┌────────

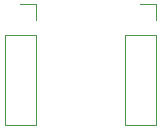
<source format=gbr>
%TF.GenerationSoftware,KiCad,Pcbnew,(5.1.6-0-10_14)*%
%TF.CreationDate,2020-08-30T17:10:21-06:00*%
%TF.ProjectId,BME280,424d4532-3830-42e6-9b69-6361645f7063,rev?*%
%TF.SameCoordinates,Original*%
%TF.FileFunction,Legend,Bot*%
%TF.FilePolarity,Positive*%
%FSLAX46Y46*%
G04 Gerber Fmt 4.6, Leading zero omitted, Abs format (unit mm)*
G04 Created by KiCad (PCBNEW (5.1.6-0-10_14)) date 2020-08-30 17:10:21*
%MOMM*%
%LPD*%
G01*
G04 APERTURE LIST*
%ADD10C,0.120000*%
G04 APERTURE END LIST*
D10*
%TO.C,J2*%
X191957000Y-114487000D02*
X189297000Y-114487000D01*
X191957000Y-106807000D02*
X191957000Y-114487000D01*
X189297000Y-106807000D02*
X189297000Y-114487000D01*
X191957000Y-106807000D02*
X189297000Y-106807000D01*
X191957000Y-105537000D02*
X191957000Y-104207000D01*
X191957000Y-104207000D02*
X190627000Y-104207000D01*
%TO.C,J1*%
X181797000Y-114487000D02*
X179137000Y-114487000D01*
X181797000Y-106807000D02*
X181797000Y-114487000D01*
X179137000Y-106807000D02*
X179137000Y-114487000D01*
X181797000Y-106807000D02*
X179137000Y-106807000D01*
X181797000Y-105537000D02*
X181797000Y-104207000D01*
X181797000Y-104207000D02*
X180467000Y-104207000D01*
%TD*%
M02*

</source>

└────────

- Work required -
Restate only the lines running from the start of the material above through the line containing "G04 Gerber Fmt", ends included. No pictures.

- Solution to the problem -
<source format=gbr>
%TF.GenerationSoftware,KiCad,Pcbnew,(5.1.6-0-10_14)*%
%TF.CreationDate,2020-08-30T17:10:21-06:00*%
%TF.ProjectId,BME280,424d4532-3830-42e6-9b69-6361645f7063,rev?*%
%TF.SameCoordinates,Original*%
%TF.FileFunction,Legend,Bot*%
%TF.FilePolarity,Positive*%
%FSLAX46Y46*%
G04 Gerber Fmt 4.6, Leading zero omitted, Abs format (unit mm)*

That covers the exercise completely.